The recipient of an MA and an M.Phil in Art History from the University of Glasgow,
Scotland, she received an M.Phil from and is currently completing her doctorate in
art history at The Graduate Center at the City University of New York (CUNY). She
is widely published, and has received numerous fellowships, including from the Pew,
Sachs, and Graham Foundations, and DAAD.
Previously, she was The Louis C. Madeira IV Assistant Curator of European Decorative
Arts at the Philadelphia Museum of Art where she co-organized “Designs for Different
Futures” in 2019. From 2014-2018 she was a Curatorial Assistant at the Museum of Modern
Art, New York, where she co-organized, among other exhibitions, “Design and Violence”

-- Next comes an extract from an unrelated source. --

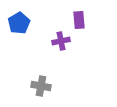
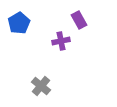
purple rectangle: rotated 24 degrees counterclockwise
gray cross: rotated 30 degrees clockwise
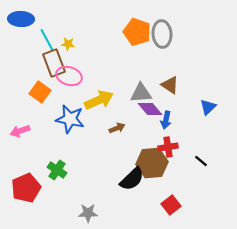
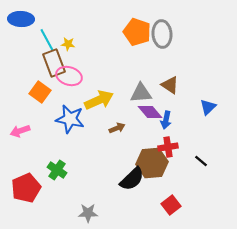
purple diamond: moved 3 px down
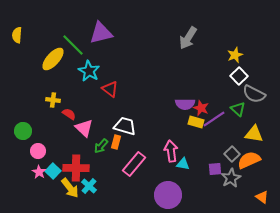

and “Items: Is Fashion Modern?” In 2010-11, she was a research intern in Arms & Armor
at the Metropolitan Museum of Art.
In 2011, she co-founded ArtHistoryTeachingResources.org, a Kress Foundation-funded
project now used in over 185 countries. In 2019, she co-founded Art + Museum Transparency,
home to the Salary Transparency Spreadsheet. She was part of the 2022 fellow cohort
at the Center for Curatorial Leadership.